USING THE INFORMATION —
a. In the article on ZLoader infections below, reproduce the passage that begins at the words "ZLoader infections propagated" and stops after "a remote server.", switching "Microsoft Word" to "Microsoft PowerPoint".
b. Proceed with the article on ZLoader infections from its last sentence.

TEXT SHOWN —
● ● ● ●

While it's a norm for phishing campaigns that distribute weaponized Microsoft Office documents to prompt victims to enable macros in order to trigger the infection chain in the background, new findings indicate that macro security warnings can be disabled entirely without requiring any user interaction.
In yet another instance of malware authors continue to evolve their techniques to evade detection, researchers from McAfee Labs stumbled upon a novel tactic that "downloads and executes malicious DLLs (ZLoader) without any malicious code present in the initial spammed attachment macro."
ZLoader infections propagated using this mechanism have been primarily reported in the U.S., Canada, Spain, Japan, and Malaysia, McAfee noted. The malware — a descendant of the infamous ZeuS banking trojan — is well known for aggressively using macro-enabled Office documents as an initial attack vector to steal credentials and personally identifiable information from users of targeted financial institutions.
In investigating the intrusions, the researchers found that the infection chain started with a phishing email containing a Microsoft Word document attachment that, when opened, downloaded a password-protected Microsoft Excel file from a remote server.

● ● ● ●

MATERIAL PROVIDED —
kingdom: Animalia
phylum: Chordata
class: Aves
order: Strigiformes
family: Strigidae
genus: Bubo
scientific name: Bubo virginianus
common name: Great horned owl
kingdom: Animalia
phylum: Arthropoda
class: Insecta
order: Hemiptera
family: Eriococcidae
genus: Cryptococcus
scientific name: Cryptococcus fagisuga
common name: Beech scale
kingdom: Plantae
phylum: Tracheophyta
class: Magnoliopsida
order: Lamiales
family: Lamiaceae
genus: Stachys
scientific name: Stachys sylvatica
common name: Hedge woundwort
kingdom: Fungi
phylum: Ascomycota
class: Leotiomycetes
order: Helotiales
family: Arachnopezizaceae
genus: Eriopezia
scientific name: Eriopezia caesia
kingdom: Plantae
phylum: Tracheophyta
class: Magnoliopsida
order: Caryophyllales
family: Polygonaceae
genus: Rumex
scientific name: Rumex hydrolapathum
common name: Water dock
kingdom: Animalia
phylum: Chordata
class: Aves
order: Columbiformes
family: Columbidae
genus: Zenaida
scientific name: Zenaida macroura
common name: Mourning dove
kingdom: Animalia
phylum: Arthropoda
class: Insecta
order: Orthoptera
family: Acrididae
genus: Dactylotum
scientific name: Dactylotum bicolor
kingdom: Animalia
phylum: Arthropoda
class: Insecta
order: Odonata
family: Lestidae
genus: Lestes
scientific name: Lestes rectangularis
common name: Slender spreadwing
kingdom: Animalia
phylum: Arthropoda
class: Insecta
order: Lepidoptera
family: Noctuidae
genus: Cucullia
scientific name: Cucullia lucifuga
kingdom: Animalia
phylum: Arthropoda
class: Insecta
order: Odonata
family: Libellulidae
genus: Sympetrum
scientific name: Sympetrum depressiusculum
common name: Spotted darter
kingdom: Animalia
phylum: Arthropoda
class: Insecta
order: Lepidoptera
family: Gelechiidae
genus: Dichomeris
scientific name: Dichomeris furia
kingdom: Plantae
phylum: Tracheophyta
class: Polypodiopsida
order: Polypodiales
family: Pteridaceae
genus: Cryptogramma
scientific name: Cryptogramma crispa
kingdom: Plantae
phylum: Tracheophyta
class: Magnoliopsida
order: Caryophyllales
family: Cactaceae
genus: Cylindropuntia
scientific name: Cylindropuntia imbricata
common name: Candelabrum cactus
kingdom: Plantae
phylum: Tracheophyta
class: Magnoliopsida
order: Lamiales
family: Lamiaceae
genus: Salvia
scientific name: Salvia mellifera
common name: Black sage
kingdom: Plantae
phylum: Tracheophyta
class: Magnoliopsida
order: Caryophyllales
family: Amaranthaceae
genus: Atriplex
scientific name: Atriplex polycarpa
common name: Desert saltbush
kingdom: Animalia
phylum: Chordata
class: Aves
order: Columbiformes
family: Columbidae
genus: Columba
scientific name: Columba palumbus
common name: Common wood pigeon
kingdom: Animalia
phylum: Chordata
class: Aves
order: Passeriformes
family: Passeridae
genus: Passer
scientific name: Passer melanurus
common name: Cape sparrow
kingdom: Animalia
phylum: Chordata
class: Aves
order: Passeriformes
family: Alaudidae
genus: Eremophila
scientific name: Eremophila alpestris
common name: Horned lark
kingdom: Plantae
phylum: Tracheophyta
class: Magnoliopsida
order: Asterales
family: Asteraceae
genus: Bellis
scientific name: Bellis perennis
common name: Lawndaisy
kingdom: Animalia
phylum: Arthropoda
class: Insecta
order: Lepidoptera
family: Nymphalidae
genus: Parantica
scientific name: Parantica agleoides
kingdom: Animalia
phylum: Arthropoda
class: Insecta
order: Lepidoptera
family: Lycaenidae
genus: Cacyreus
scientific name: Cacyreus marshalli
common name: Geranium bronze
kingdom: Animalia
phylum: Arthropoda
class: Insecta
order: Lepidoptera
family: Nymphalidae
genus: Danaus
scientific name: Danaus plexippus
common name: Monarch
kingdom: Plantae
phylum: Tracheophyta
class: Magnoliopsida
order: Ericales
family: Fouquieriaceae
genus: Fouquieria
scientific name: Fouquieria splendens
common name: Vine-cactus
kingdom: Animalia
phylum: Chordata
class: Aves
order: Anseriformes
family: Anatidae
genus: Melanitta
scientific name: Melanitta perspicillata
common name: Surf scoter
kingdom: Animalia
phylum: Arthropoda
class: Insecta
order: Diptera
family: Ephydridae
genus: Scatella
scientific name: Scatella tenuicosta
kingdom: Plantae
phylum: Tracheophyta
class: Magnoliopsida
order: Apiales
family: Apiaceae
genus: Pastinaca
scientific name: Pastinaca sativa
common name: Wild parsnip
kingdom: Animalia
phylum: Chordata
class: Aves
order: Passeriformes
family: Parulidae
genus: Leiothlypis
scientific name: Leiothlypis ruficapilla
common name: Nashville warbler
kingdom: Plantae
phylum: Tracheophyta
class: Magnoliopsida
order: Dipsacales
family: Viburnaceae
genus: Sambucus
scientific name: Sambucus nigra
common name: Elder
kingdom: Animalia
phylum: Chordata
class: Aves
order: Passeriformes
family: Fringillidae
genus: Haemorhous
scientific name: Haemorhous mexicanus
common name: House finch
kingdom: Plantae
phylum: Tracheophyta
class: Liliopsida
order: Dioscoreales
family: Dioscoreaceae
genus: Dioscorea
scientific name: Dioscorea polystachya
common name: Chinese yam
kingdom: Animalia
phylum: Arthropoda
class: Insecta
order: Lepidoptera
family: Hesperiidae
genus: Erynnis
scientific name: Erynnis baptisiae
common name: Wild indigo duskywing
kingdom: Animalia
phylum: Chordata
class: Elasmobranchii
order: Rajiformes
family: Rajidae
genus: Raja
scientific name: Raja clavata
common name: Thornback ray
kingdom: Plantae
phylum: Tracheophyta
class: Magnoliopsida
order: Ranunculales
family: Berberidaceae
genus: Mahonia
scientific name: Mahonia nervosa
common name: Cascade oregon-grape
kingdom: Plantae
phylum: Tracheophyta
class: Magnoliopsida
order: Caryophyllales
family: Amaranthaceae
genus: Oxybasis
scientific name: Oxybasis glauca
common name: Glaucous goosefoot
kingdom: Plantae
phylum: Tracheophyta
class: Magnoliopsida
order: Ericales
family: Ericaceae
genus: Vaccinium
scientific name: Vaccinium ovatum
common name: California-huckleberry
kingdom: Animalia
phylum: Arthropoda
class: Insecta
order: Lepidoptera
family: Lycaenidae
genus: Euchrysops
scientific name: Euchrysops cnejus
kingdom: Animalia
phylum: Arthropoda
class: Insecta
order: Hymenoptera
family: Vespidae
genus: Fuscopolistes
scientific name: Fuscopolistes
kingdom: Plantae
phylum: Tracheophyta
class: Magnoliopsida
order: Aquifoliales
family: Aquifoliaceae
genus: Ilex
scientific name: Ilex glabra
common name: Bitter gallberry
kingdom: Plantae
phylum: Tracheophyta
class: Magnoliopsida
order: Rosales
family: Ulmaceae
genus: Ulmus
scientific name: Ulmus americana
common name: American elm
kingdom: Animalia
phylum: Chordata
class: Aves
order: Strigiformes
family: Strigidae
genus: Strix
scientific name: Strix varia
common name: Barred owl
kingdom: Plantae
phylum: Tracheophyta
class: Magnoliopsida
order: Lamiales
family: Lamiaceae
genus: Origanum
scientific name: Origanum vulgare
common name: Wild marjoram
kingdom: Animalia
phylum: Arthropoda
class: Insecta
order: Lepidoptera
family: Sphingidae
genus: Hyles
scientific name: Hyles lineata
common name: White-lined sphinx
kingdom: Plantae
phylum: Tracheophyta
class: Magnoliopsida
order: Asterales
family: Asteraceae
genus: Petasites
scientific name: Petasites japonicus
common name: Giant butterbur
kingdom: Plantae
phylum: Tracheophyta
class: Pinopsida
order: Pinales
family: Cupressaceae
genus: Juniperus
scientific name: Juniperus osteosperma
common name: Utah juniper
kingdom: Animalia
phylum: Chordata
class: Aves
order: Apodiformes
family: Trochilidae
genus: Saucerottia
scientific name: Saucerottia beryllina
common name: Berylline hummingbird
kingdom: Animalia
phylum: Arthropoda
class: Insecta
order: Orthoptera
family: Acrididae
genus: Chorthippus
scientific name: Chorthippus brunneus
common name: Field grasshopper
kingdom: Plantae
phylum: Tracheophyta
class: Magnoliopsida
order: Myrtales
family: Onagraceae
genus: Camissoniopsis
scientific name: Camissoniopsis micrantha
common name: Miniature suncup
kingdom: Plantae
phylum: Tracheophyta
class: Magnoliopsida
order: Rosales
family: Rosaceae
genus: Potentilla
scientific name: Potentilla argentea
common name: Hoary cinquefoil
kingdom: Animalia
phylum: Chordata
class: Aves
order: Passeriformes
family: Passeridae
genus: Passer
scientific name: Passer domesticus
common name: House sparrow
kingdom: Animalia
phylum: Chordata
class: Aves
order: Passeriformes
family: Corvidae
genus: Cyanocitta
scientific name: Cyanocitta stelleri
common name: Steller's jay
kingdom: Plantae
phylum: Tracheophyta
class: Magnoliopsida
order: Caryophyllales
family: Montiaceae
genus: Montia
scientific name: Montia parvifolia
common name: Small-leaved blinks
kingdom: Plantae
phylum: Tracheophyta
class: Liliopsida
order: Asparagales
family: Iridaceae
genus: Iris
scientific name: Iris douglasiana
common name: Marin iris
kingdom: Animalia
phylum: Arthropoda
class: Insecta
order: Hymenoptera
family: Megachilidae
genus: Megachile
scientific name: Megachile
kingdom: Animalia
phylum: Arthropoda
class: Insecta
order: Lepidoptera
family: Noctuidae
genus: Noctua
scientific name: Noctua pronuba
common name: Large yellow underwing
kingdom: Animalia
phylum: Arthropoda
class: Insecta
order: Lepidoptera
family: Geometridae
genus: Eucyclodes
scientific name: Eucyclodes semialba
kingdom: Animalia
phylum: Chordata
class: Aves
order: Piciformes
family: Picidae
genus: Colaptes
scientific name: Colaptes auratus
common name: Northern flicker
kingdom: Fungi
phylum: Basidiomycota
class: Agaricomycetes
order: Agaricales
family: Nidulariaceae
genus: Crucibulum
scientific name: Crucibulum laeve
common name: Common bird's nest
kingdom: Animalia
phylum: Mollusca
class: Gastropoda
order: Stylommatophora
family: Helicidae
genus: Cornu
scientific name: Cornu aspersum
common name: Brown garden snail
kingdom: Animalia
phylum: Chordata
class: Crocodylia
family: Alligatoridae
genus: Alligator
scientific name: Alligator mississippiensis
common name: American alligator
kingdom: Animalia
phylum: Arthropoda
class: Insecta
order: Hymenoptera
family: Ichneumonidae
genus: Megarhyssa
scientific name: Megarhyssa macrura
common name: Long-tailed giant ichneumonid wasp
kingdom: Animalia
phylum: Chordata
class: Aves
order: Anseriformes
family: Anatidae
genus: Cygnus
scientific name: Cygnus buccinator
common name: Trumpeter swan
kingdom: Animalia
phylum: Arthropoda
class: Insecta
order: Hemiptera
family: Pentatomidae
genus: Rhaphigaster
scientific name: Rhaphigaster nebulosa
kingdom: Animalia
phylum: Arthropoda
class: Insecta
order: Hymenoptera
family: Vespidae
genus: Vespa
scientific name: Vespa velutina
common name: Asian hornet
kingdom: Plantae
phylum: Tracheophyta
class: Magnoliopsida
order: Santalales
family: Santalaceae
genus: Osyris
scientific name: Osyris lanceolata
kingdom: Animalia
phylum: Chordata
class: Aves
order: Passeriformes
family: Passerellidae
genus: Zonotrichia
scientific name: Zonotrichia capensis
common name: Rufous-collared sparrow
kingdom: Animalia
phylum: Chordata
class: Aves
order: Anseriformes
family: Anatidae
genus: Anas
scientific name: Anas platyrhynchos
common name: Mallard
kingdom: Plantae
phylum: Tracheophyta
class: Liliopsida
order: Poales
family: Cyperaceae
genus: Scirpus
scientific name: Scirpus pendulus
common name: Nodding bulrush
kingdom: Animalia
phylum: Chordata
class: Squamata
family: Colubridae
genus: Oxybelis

● ● ● ●

RESPONSE LIST —
a.
ZLoader infections propagated using this mechanism have been primarily reported in the U.S., Canada, Spain, Japan, and Malaysia, McAfee noted. The malware — a descendant of the infamous ZeuS banking trojan — is well known for aggressively using macro-enabled Office documents as an initial attack vector to steal credentials and personally identifiable information from users of targeted financial institutions.
In investigating the intrusions, the researchers found that the infection chain started with a phishing email containing a Microsoft PowerPoint document attachment that, when opened, downloaded a password-protected Microsoft Excel file from a remote server.

b.
"After downloading the XLS file, the Word VBA reads the cell contents from XLS and creates a new macro for the same XLS file and writes the cell contents to XLS VBA macros as functions," the researchers said. "Once the macros are written and ready, the Word document sets the policy in the registry to 'Disable Excel Macro Warning' and invokes the malicious macro function from the Excel file. The Excel file now downloads the Zloader payload. The Zloader payload is then executed using rundll32.exe."
Given the "significant security risk" posed by macros, the feature is usually disabled by default, thereby prompting threat actors to display a convincing lure to trick victims into enabling them. By turning off the security warning presented to the user, the attacks are noteworthy because of the steps it takes to thwart detection and stay under the radar.
"Malicious documents have been an entry point for most malware families and these attacks have been evolving their infection techniques and obfuscation, not just limiting to direct downloads of payload from VBA, but creating agents dynamically to download payloads," the researchers said. "Usage of such agents in the infection chain is not only limited to Word or Excel, but further threats may use other living off the land tools to download its payloads."